## WORK TASK
Locate the string "codetool" in the records below. Copy every line where it occurs.

(Beginning of EXCERPTED DATA)

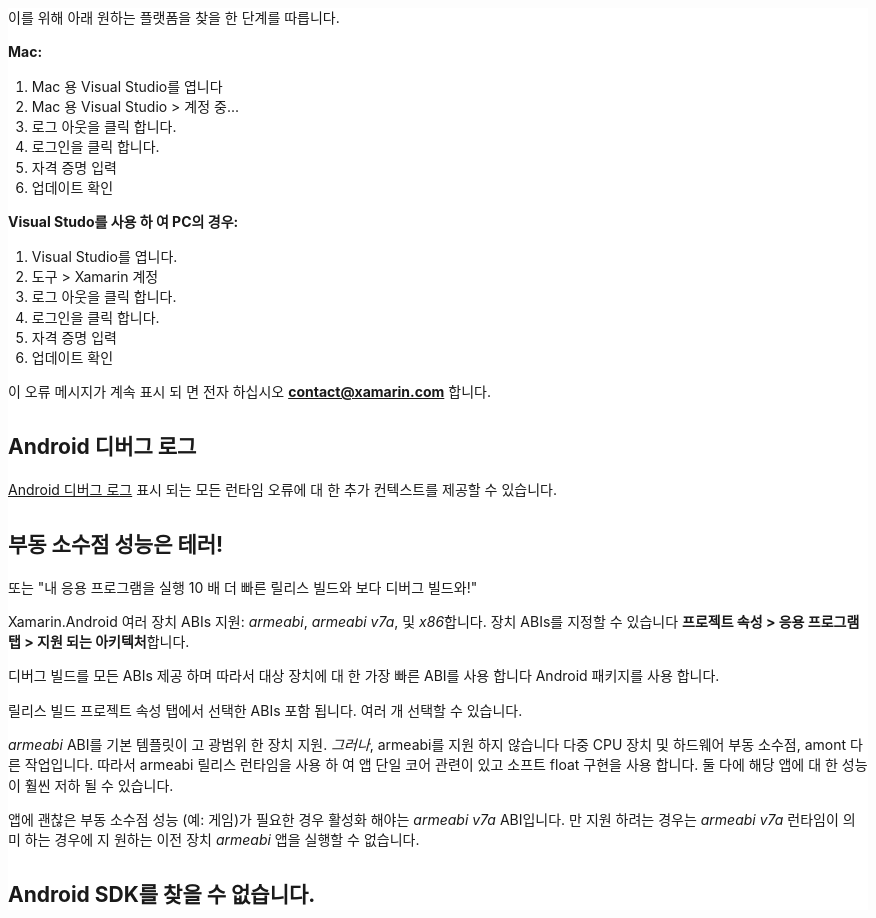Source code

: 이를 위해 아래 원하는 플랫폼을 찾을 한 단계를 따릅니다.

**Mac:**
1. Mac 용 Visual Studio를 엽니다
2. Mac 용 Visual Studio > 계정 중...
3. 로그 아웃을 클릭 합니다.
4. 로그인을 클릭 합니다.
5. 자격 증명 입력
6. 업데이트 확인

**Visual Studo를 사용 하 여 PC의 경우:**
1. Visual Studio를 엽니다.
2. 도구 > Xamarin 계정
3. 로그 아웃을 클릭 합니다.
4. 로그인을 클릭 합니다.
5. 자격 증명 입력
6. 업데이트 확인

이 오류 메시지가 계속 표시 되 면 전자 하십시오  **contact@xamarin.com** 합니다.


 <a name="Android_Debug_Logs" />


## <a name="android-debug-logs"></a>Android 디버그 로그

[Android 디버그 로그](~/android/deploy-test/debugging/android-debug-log.md) 표시 되는 모든 런타임 오류에 대 한 추가 컨텍스트를 제공할 수 있습니다.

 <a name="Floating-Point_performance_is_terrible!" />


## <a name="floating-point-performance-is-terrible"></a>부동 소수점 성능은 테러!

또는 "내 응용 프로그램을 실행 10 배 더 빠른 릴리스 빌드와 보다 디버그 빌드와!"

Xamarin.Android 여러 장치 ABIs 지원: *armeabi*, *armeabi v7a*, 및 *x86*합니다. 장치 ABIs를 지정할 수 있습니다 **프로젝트 속성 > 응용 프로그램 탭 > 지원 되는 아키텍처**합니다.

디버그 빌드를 모든 ABIs 제공 하며 따라서 대상 장치에 대 한 가장 빠른 ABI를 사용 합니다 Android 패키지를 사용 합니다.

릴리스 빌드 프로젝트 속성 탭에서 선택한 ABIs 포함 됩니다. 여러 개 선택할 수 있습니다.

*armeabi* ABI를 기본 템플릿이 고 광범위 한 장치 지원. *그러나*, armeabi를 지원 하지 않습니다 다중 CPU 장치 및 하드웨어 부동 소수점, amont 다른 작업입니다. 따라서 armeabi 릴리스 런타임을 사용 하 여 앱 단일 코어 관련이 있고 소프트 float 구현을 사용 합니다. 둘 다에 해당 앱에 대 한 성능이 훨씬 저하 될 수 있습니다.

앱에 괜찮은 부동 소수점 성능 (예: 게임)가 필요한 경우 활성화 해야는 *armeabi v7a* ABI입니다. 만 지원 하려는 경우는 *armeabi v7a* 런타임이 의미 하는 경우에 지 원하는 이전 장치 *armeabi* 앱을 실행할 수 없습니다.

 <a name="Could_not_locate_Android_SDK" />


## <a name="could-not-locate-android-sdk"></a>Android SDK를 찾을 수 없습니다.
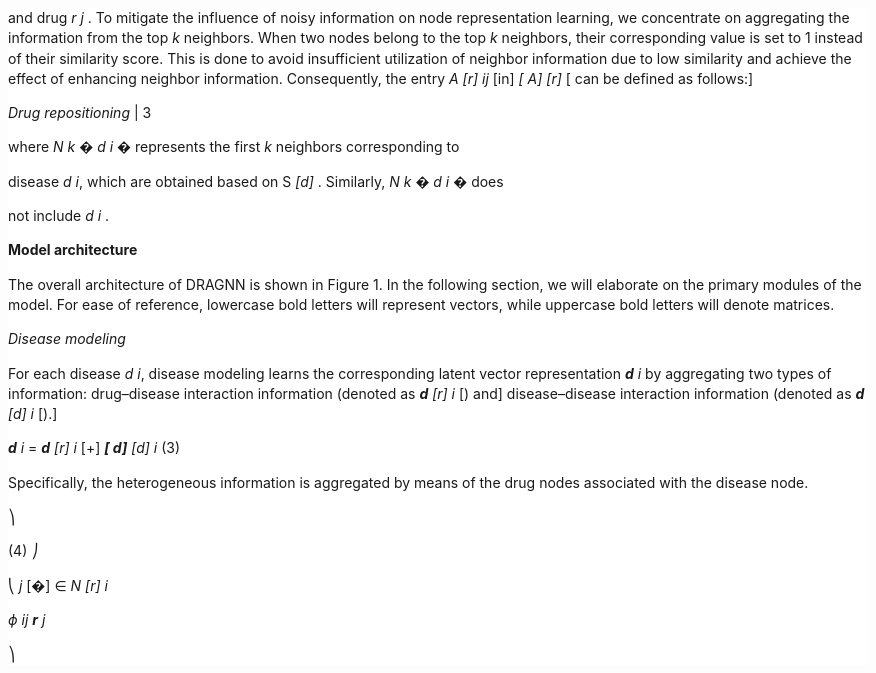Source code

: and drug _r_ _j_ . To mitigate the influence of noisy information on
node representation learning, we concentrate on aggregating the
information from the top _k_ neighbors. When two nodes belong to
the top _k_ neighbors, their corresponding value is set to 1 instead of
their similarity score. This is done to avoid insufficient utilization
of neighbor information due to low similarity and achieve the
effect of enhancing neighbor information. Consequently, the entry
_A_ _[r]_ _ij_ [in] _[ A]_ _[r]_ [ can be defined as follows:]



_Drug repositioning_ | 3


where _N_ _k_ � _d_ _i_ � represents the first _k_ neighbors corresponding to

disease _d_ _i_, which are obtained based on S _[d]_ . Similarly, _N_ _k_ � _d_ _i_ � does

not include _d_ _i_ .


**Model architecture**


The overall architecture of DRAGNN is shown in Figure 1. In the
following section, we will elaborate on the primary modules of the
model. For ease of reference, lowercase bold letters will represent
vectors, while uppercase bold letters will denote matrices.


_Disease modeling_


For each disease _d_ _i_, disease modeling learns the corresponding
latent vector representation _**d**_ _i_ by aggregating two types of information: drug–disease interaction information (denoted as _**d**_ _[r]_ _i_ [) and]
disease–disease interaction information (denoted as _**d**_ _[d]_ _i_ [).]


_**d**_ _i_ = _**d**_ _[r]_ _i_ [+] _**[ d]**_ _[d]_ _i_ (3)


Specifically, the heterogeneous information is aggregated by
means of the drug nodes associated with the disease node.



⎞



(4)
⎠



⎝ _j_ [�] ∈ _N_ _[r]_ _i_



_ϕ_ _ij_ _**r**_ _j_



⎞


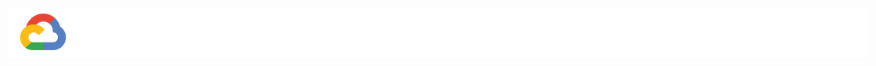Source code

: <img src="materials/google-cloud-logo.png" alt="Google Cloud Logo" width="50" style="vertical-align:middle;margin-left:10px;">

<p align="center">
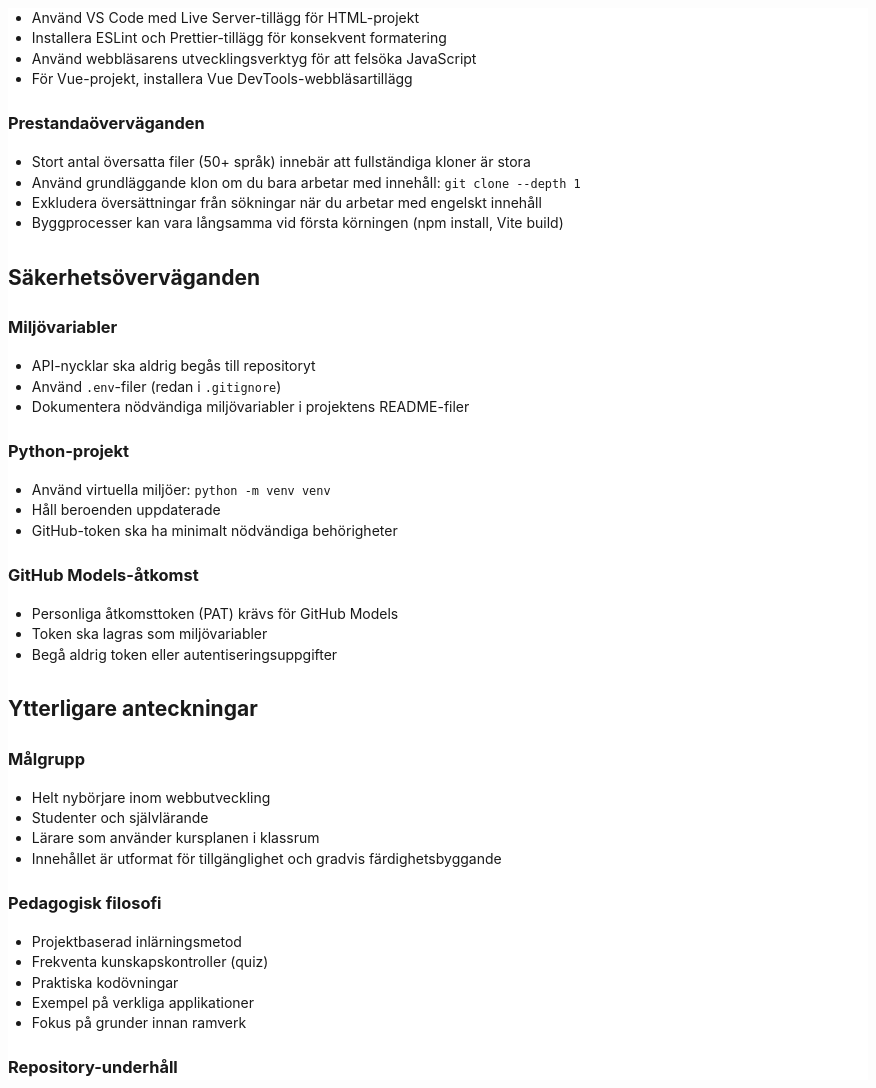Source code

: - Använd VS Code med Live Server-tillägg för HTML-projekt
- Installera ESLint och Prettier-tillägg för konsekvent formatering
- Använd webbläsarens utvecklingsverktyg för att felsöka JavaScript
- För Vue-projekt, installera Vue DevTools-webbläsartillägg

### Prestandaöverväganden

- Stort antal översatta filer (50+ språk) innebär att fullständiga kloner är stora
- Använd grundläggande klon om du bara arbetar med innehåll: `git clone --depth 1`
- Exkludera översättningar från sökningar när du arbetar med engelskt innehåll
- Byggprocesser kan vara långsamma vid första körningen (npm install, Vite build)

## Säkerhetsöverväganden

### Miljövariabler

- API-nycklar ska aldrig begås till repositoryt
- Använd `.env`-filer (redan i `.gitignore`)
- Dokumentera nödvändiga miljövariabler i projektens README-filer

### Python-projekt

- Använd virtuella miljöer: `python -m venv venv`
- Håll beroenden uppdaterade
- GitHub-token ska ha minimalt nödvändiga behörigheter

### GitHub Models-åtkomst

- Personliga åtkomsttoken (PAT) krävs för GitHub Models
- Token ska lagras som miljövariabler
- Begå aldrig token eller autentiseringsuppgifter

## Ytterligare anteckningar

### Målgrupp

- Helt nybörjare inom webbutveckling
- Studenter och självlärande
- Lärare som använder kursplanen i klassrum
- Innehållet är utformat för tillgänglighet och gradvis färdighetsbyggande

### Pedagogisk filosofi

- Projektbaserad inlärningsmetod
- Frekventa kunskapskontroller (quiz)
- Praktiska kodövningar
- Exempel på verkliga applikationer
- Fokus på grunder innan ramverk

### Repository-underhåll
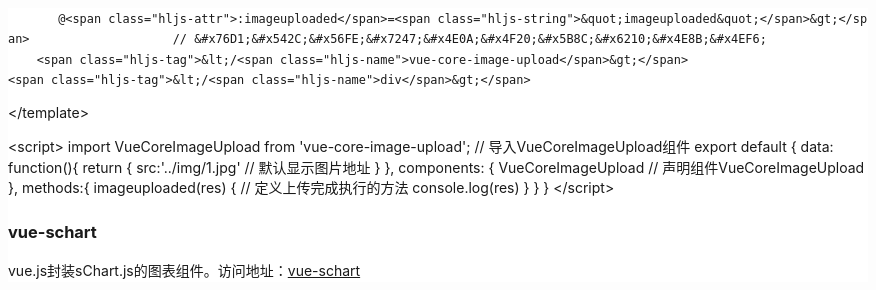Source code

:            @<span class="hljs-attr">:imageuploaded</span>=<span class="hljs-string">&quot;imageuploaded&quot;</span>&gt;</span>                    // &#x76D1;&#x542C;&#x56FE;&#x7247;&#x4E0A;&#x4F20;&#x5B8C;&#x6210;&#x4E8B;&#x4EF6;
        <span class="hljs-tag">&lt;/<span class="hljs-name">vue-core-image-upload</span>&gt;</span>
    <span class="hljs-tag">&lt;/<span class="hljs-name">div</span>&gt;</span>
<span class="hljs-tag">&lt;/<span class="hljs-name">template</span>&gt;</span>

<span class="hljs-tag">&lt;<span class="hljs-name">script</span>&gt;</span><span class="javascript">
    <span class="hljs-keyword">import</span> VueCoreImageUpload  <span class="hljs-keyword">from</span> <span class="hljs-string">&apos;vue-core-image-upload&apos;</span>;    <span class="hljs-comment">// &#x5BFC;&#x5165;VueCoreImageUpload&#x7EC4;&#x4EF6;</span>
    <span class="hljs-keyword">export</span> <span class="hljs-keyword">default</span> {
        <span class="hljs-attr">data</span>: <span class="hljs-function"><span class="hljs-keyword">function</span>(<span class="hljs-params"></span>)</span>{
            <span class="hljs-keyword">return</span> {
                <span class="hljs-attr">src</span>:<span class="hljs-string">&apos;../img/1.jpg&apos;</span>                            <span class="hljs-comment">// &#x9ED8;&#x8BA4;&#x663E;&#x793A;&#x56FE;&#x7247;&#x5730;&#x5740;</span>
            }
        },
        <span class="hljs-attr">components</span>: {
            VueCoreImageUpload                                <span class="hljs-comment">// &#x58F0;&#x660E;&#x7EC4;&#x4EF6;VueCoreImageUpload</span>
        },
        <span class="hljs-attr">methods</span>:{
            imageuploaded(res) {                            <span class="hljs-comment">// &#x5B9A;&#x4E49;&#x4E0A;&#x4F20;&#x5B8C;&#x6210;&#x6267;&#x884C;&#x7684;&#x65B9;&#x6CD5;</span>
                <span class="hljs-built_in">console</span>.log(res)
            }
        }
    }
</span><span class="hljs-tag">&lt;/<span class="hljs-name">script</span>&gt;</span>
</span></code></pre>
<h3 id="articleHeader11">vue-schart</h3>
<p>vue.js&#x5C01;&#x88C5;sChart.js&#x7684;&#x56FE;&#x8868;&#x7EC4;&#x4EF6;&#x3002;&#x8BBF;&#x95EE;&#x5730;&#x5740;&#xFF1A;<a href="https://github.com/linxin/vue-schart" rel="nofollow noreferrer" target="_blank">vue-schart</a></p>
<div class="widget-codetool" style="display:none;">
      <div class="widget-codetool--inner">
      <span class="selectCode code-tool" data-toggle="tooltip" data-placement="top" title="" data-original-title="&#x5168;&#x9009;"></span>
      <span type="button" class="copyCode code-tool" data-toggle="tooltip" data-placement="top" data-clipboard-text="&lt;template&gt;
    &lt;div&gt;
        &lt;schart :canvasId=&quot;canvasId&quot;
                :type=&quot;type&quot;
                :width=&quot;width&quot;
                :height=&quot;height&quot;
                :data=&quot;data&quot;
                :options=&quot;options&quot;
        &gt;&lt;/schart&gt;
    &lt;/div&gt;
&lt;/template&gt;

(End of EXCERPTED DATA)

## EXERCISE RESPONSE
<div class="widget-codetool" style="display:none;">
      <div class="widget-codetool--inner">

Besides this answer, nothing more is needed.